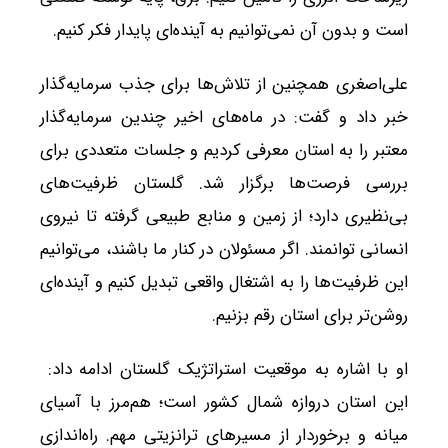
است و بدون آن نمی‌توانیم به آینده‌ای پایدار فکر کنیم.
علی‌اصغری همچنین از تلاش‌ها برای جذب سرمایه‌گذار
خبر داد و گفت: در ماه‌های اخیر چندین سرمایه‌گذار
معتبر را به استان معرفی کردیم و جلسات متعددی برای
بررسی فرصت‌ها برگزار شد. گلستان ظرفیت‌های
بی‌نظیری دارد؛ از زمین و منابع طبیعی گرفته تا نیروی
انسانی توانمند. اگر مسئولان در کنار ما باشند، می‌توانیم
این ظرفیت‌ها را به اشتغال واقعی تبدیل کنیم و آینده‌ای
روشن‌تر برای استان رقم بزنیم.
او با اشاره به موقعیت استراتژیک گلستان ادامه داد:
این استان دروازه شمال کشور است؛ هم‌مرز با آسیای
میانه و برخوردار از مسیرهای ترانزیتی مهم. راه‌اندازی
•••••
## Written task
Could you write out the rows above word for word, omitting the picture?

## Task solution
است و بدون آن نمی‌توانیم به آینده‌ای پایدار فکر کنیم.
علی‌اصغری همچنین از تلاش‌ها برای جذب سرمایه‌گذار
خبر داد و گفت: در ماه‌های اخیر چندین سرمایه‌گذار
معتبر را به استان معرفی کردیم و جلسات متعددی برای
بررسی فرصت‌ها برگزار شد. گلستان ظرفیت‌های
بی‌نظیری دارد؛ از زمین و منابع طبیعی گرفته تا نیروی
انسانی توانمند. اگر مسئولان در کنار ما باشند، می‌توانیم
این ظرفیت‌ها را به اشتغال واقعی تبدیل کنیم و آینده‌ای
روشن‌تر برای استان رقم بزنیم.
او با اشاره به موقعیت استراتژیک گلستان ادامه داد:
این استان دروازه شمال کشور است؛ هم‌مرز با آسیای
میانه و برخوردار از مسیرهای ترانزیتی مهم. راه‌اندازی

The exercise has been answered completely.